La lejanía se siente. Se siente el pasar del tiempo, la distancia y en algunos casos la soledad. Un aislamiento que se hace evidente día a día, porque cuando un recuerdo inunda la mente es imposible no remover la nostalgia que poco a poco se ha tratado de aplacar. No es ningún misterio que el destierro autoimpuesto es algo difícil de asimilar. Por más que las ansias de explorar y aventurarse hacia lo desconocido hayan encausado a la civilización a ser lo que hoy nos define, el pensamiento onírico de volver a casa se mantiene muy presente dentro de nuestra existencia.

Vivir y soñar con un mejor futuro es el deseo de miles de jóvenes que hoy emprenden un éxodo en masa desde Venezuela. Según Datanálisis, encuestadora privada, al menos 1 de cada 10 jóvenes está realizando trámites para abandonar el país; opinión que es contrastada radicalmente por el presidente de Venezuela, Nicolás Maduro, quien asegura que la tasa de personas que emigran es realmente insignificante. Aunque los informes y declaraciones emitidas por cada una de las partes respondan a la tendencia política particular que cada una profese, la realidad es imposible de arropar. Venezuela evidencia una migración histórica.

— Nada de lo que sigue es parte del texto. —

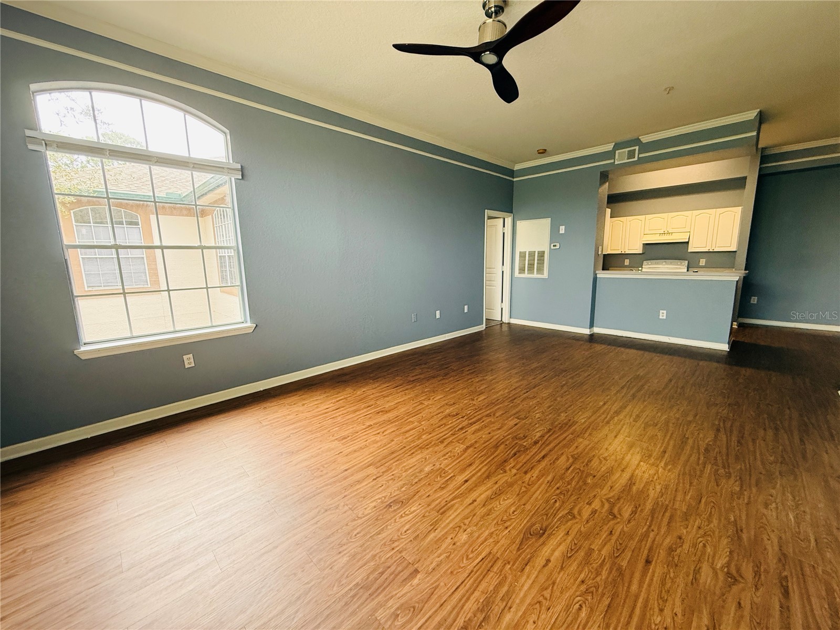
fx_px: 340
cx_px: 420
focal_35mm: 14
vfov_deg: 85.7
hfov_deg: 102.1
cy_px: 315
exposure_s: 1/60
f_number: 2.2
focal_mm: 2.22
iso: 320
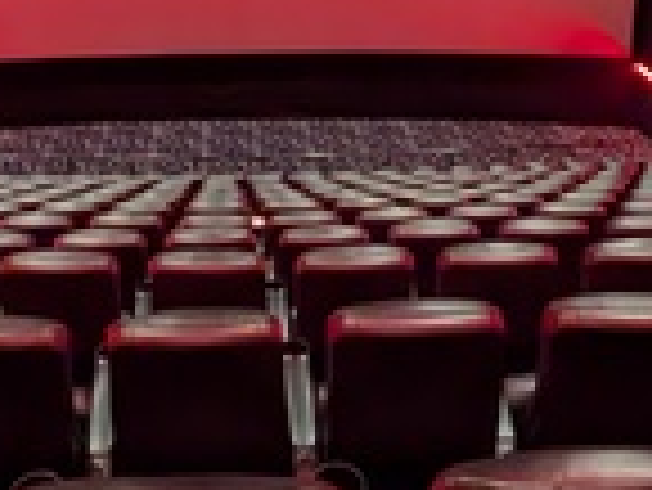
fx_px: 999
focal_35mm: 53
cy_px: 9
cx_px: 238
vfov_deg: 26.2
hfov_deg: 35.9
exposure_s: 1/15.2
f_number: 1.95
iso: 889
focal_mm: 2.23
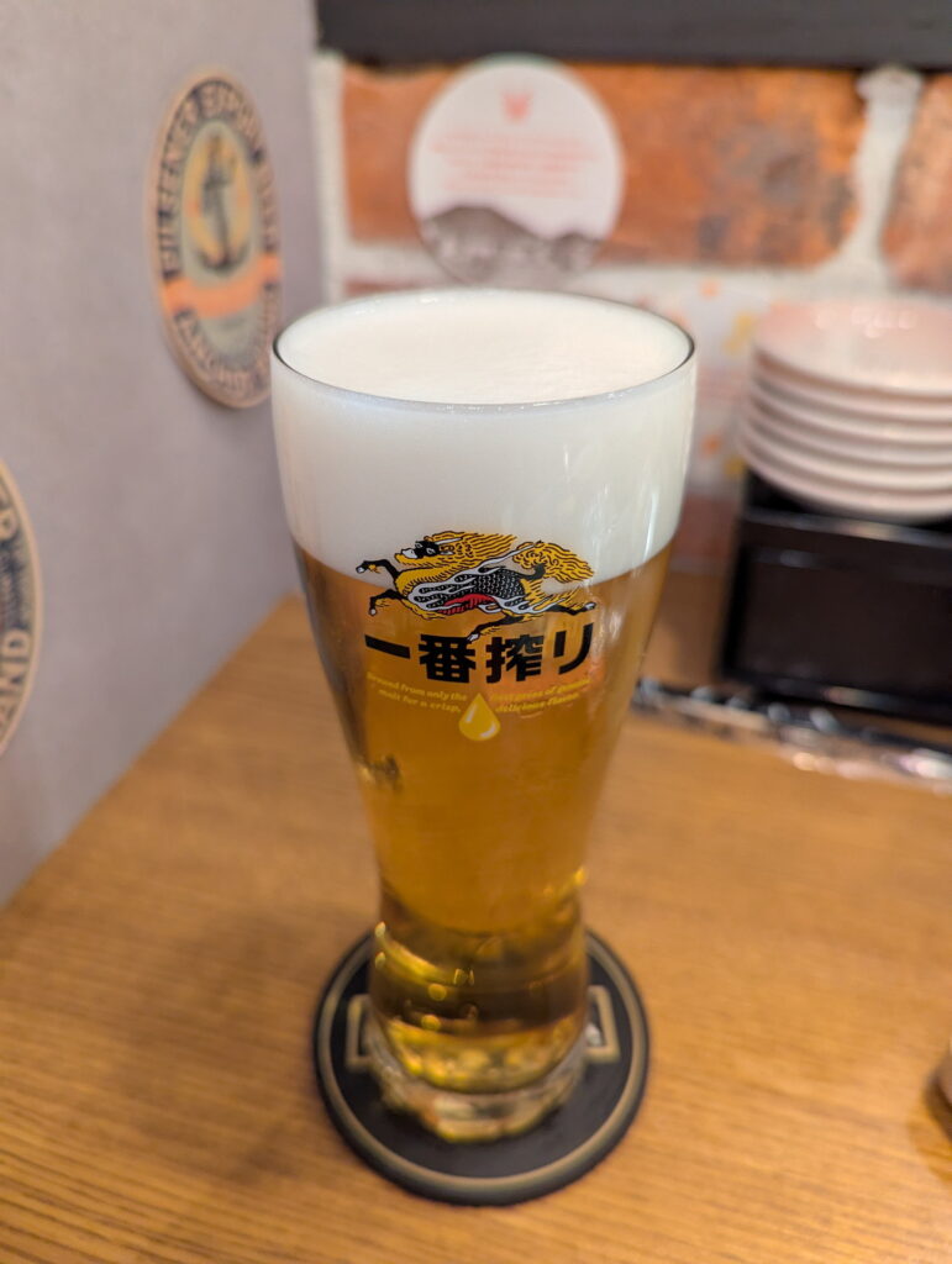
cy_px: 632
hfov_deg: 56.9
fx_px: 878
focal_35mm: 24
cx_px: 476
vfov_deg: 71.5
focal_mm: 6.81
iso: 801
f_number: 1.85
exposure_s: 1/120
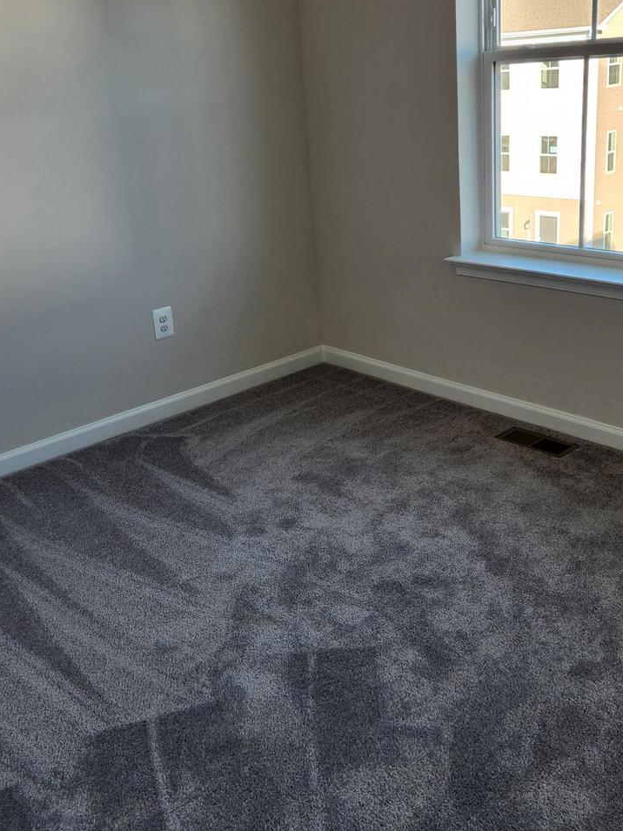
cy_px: 353
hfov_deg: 38.6
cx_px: 338
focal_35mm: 37
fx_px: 888
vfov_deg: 50.0
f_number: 1.8
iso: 80
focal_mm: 5.4
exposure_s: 1/180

Resulta complicado aceptar que el futuro deba ser planteado en tierras lejanas, siendo muchos -de los que ahora parten- hijos de emigrantes que acogieron al país como hogar luego abandonar su nación por diversos motivos. Más allá del problema que acarrea la falta de jóvenes profesionales que deberían formarse académica y profesionalmente para reemplazar a las generaciones que van de salida, el principal inconveniente que atañe al país es la fragmentación familiar que se pone en evidencia.

Madres que despiden a sus hijos. Padres que lloran de espaldas porque no pueden quebrarse ante la muchedumbre. Hermanos, amigos, parejas que son separadas por un boarding pass. Parecerá una exageración, quizás algunos lo consideren un proceso de desestabilización, pero no existe día en el Aeropuerto Internacional Simón Bolívar, precedido por la obra que muchos pisan -ahora admiran- del maestro Carlos Cruz Diez, se quede sin presenciar decenas de despedidas entre llantos, suspiros y besos al aire que se guardan en la mochila. Gradualmente, Venezuela se queda sin sus hijos.

Desde la distancia escribo este artículo, lleno de lágrimas porque cada palabra la he sentido. Desde la distancia se extraña ese abrazo de madre, se extrañan las charlas familiares y las risas cómplices. Aunque ambas partes saben que la distancia no es más que un impedimento físico, que todos los esfuerzos que se realizan tienen un propósito mayor, la lejanía duele.

Por siempre, un abrazo desde la distancia.